**** Data for this task

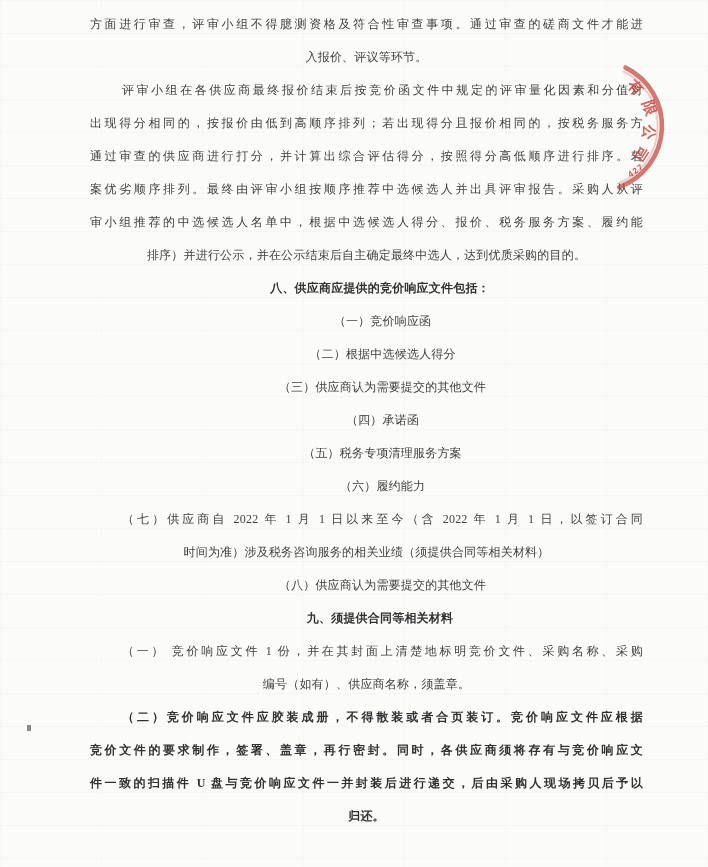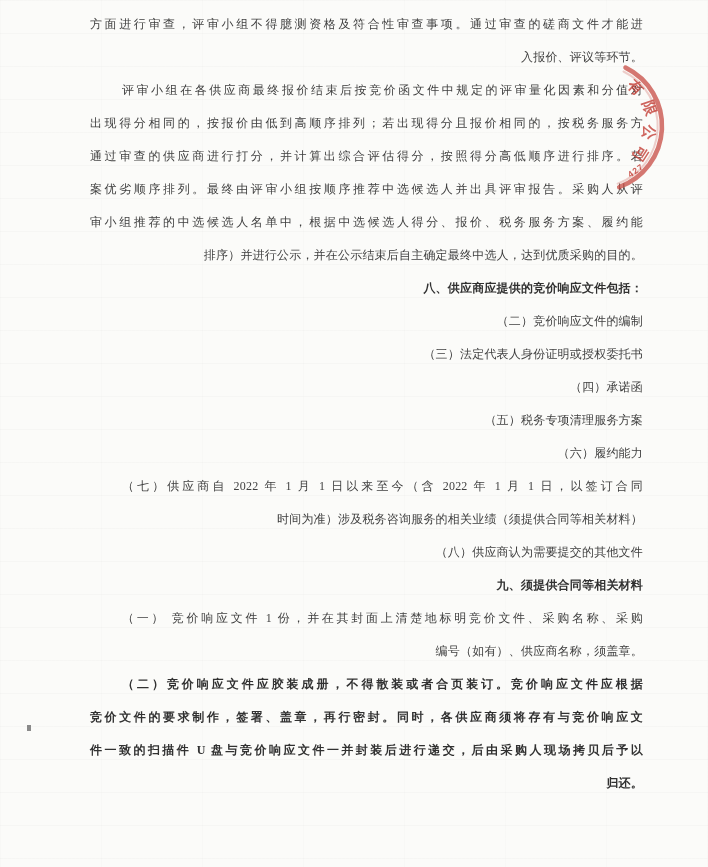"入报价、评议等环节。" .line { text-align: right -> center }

********
**** Data for this task

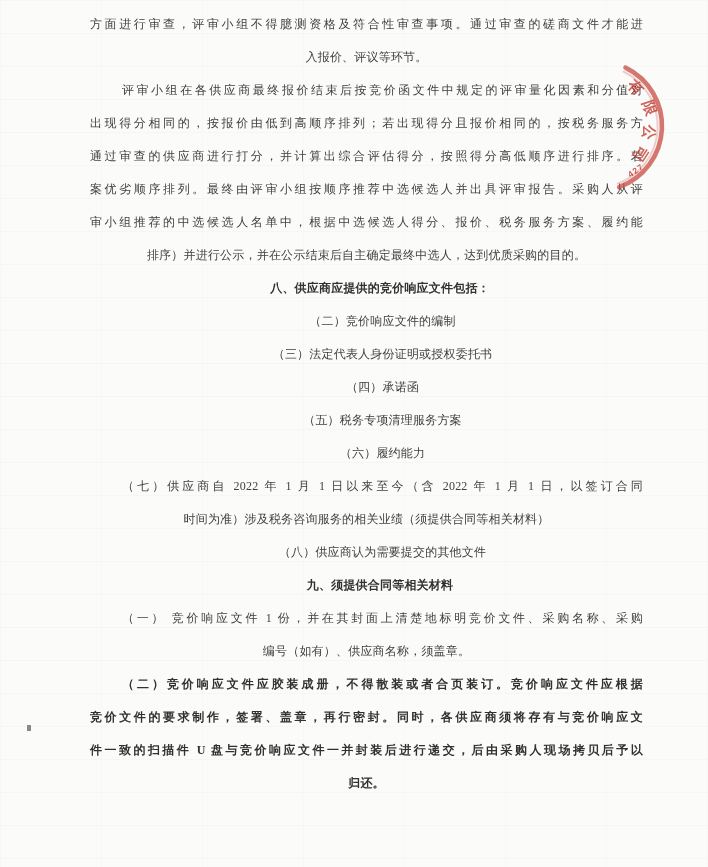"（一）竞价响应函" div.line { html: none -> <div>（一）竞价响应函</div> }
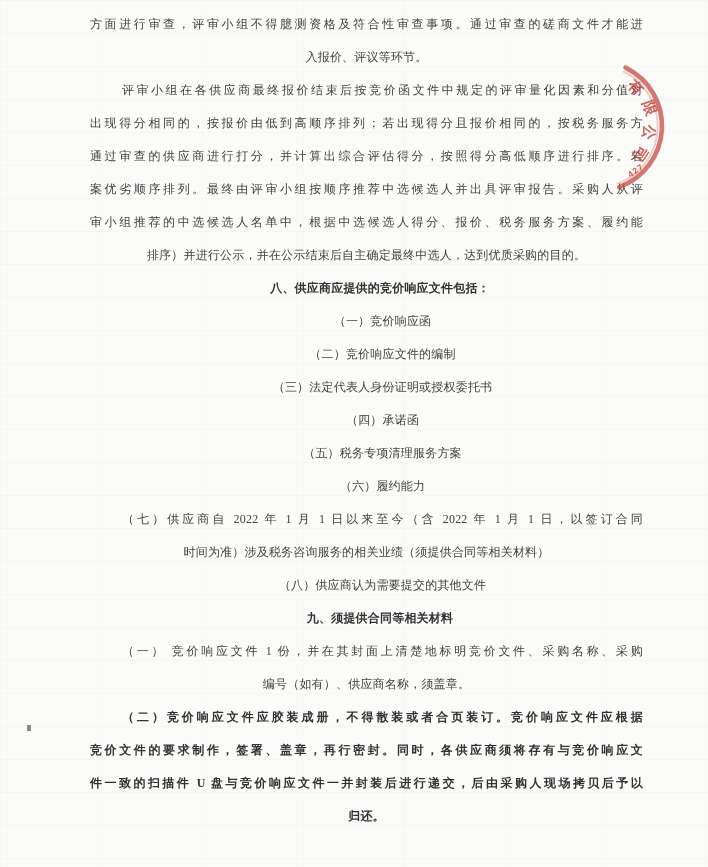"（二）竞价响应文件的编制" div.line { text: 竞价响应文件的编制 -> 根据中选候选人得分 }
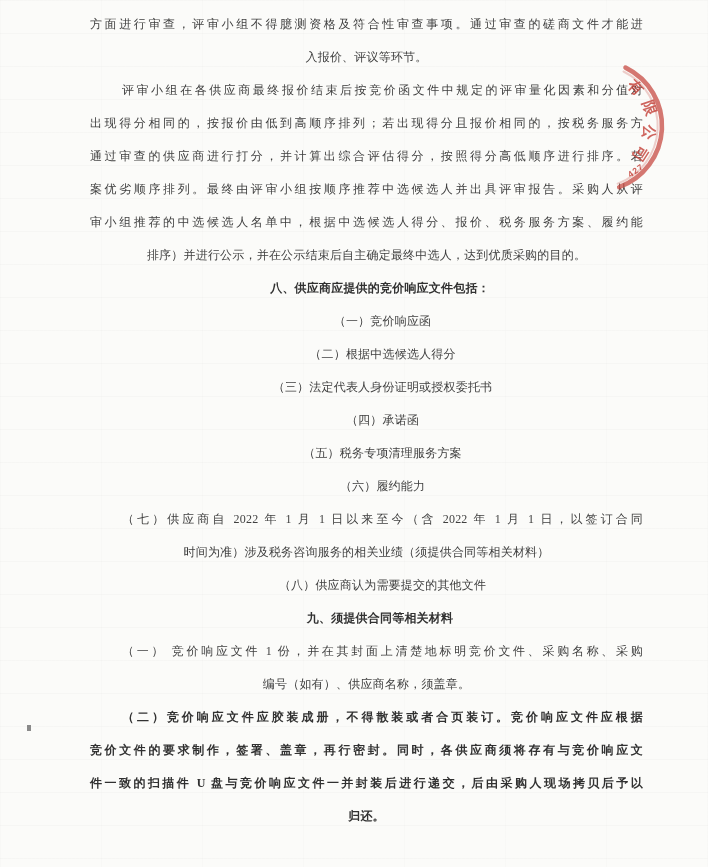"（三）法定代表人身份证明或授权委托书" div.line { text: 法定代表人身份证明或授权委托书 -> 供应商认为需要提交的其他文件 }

********
**** Data for this task

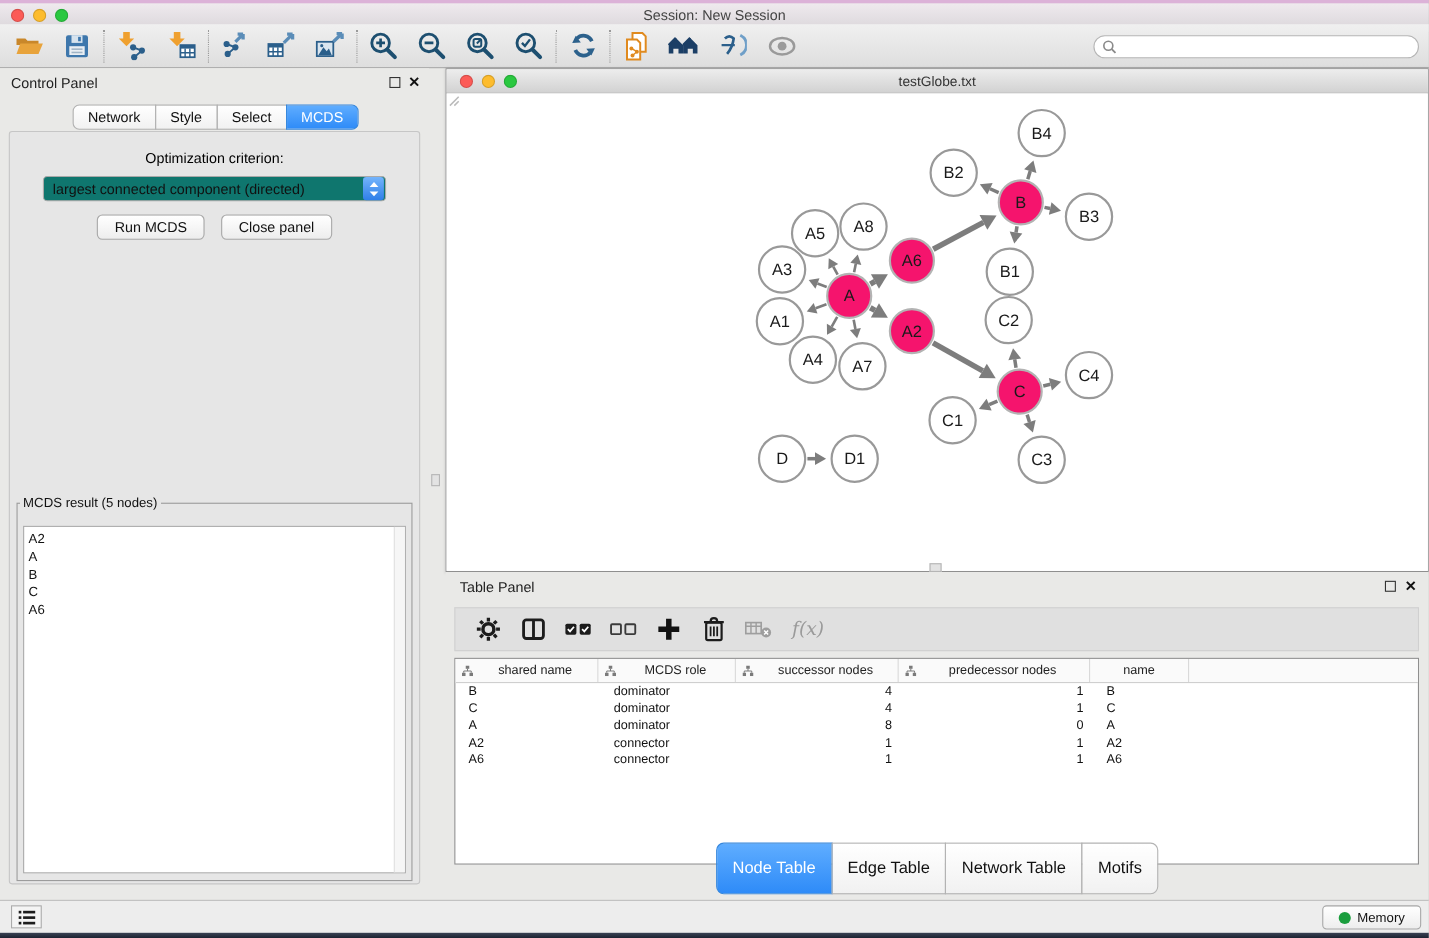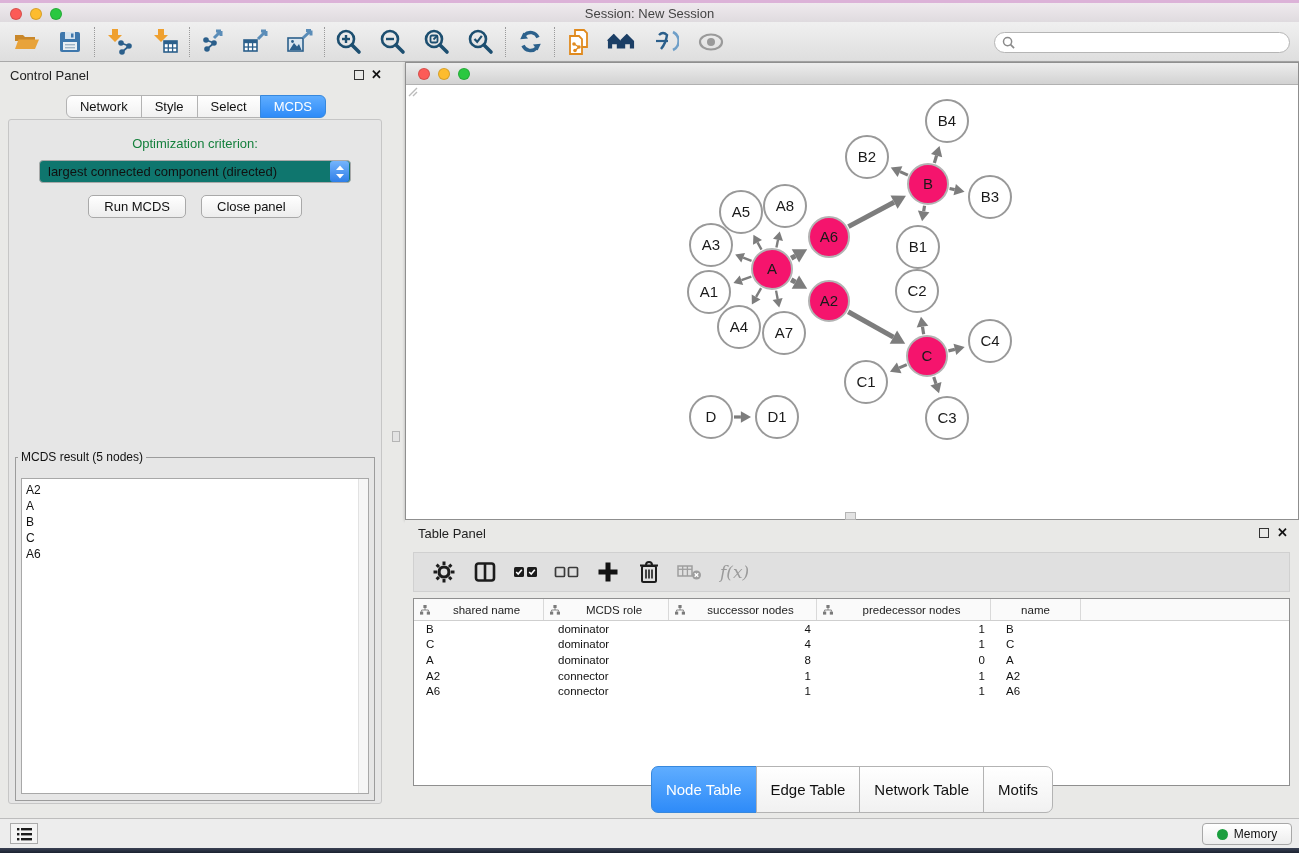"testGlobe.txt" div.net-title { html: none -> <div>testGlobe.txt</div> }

********

Among the entries above, take the lines from the one with "none -> <div>（一）竞价响应函</div>" through the one with "text: 法定代表人身份证明或授权委托书 ->" and retype them exactly, leaving out the pictures.

» Response area
"（一）竞价响应函" div.line { html: none -> <div>（一）竞价响应函</div> }
"（二）竞价响应文件的编制" div.line { text: 竞价响应文件的编制 -> 根据中选候选人得分 }
"（三）法定代表人身份证明或授权委托书" div.line { text: 法定代表人身份证明或授权委托书 -> 供应商认为需要提交的其他文件 }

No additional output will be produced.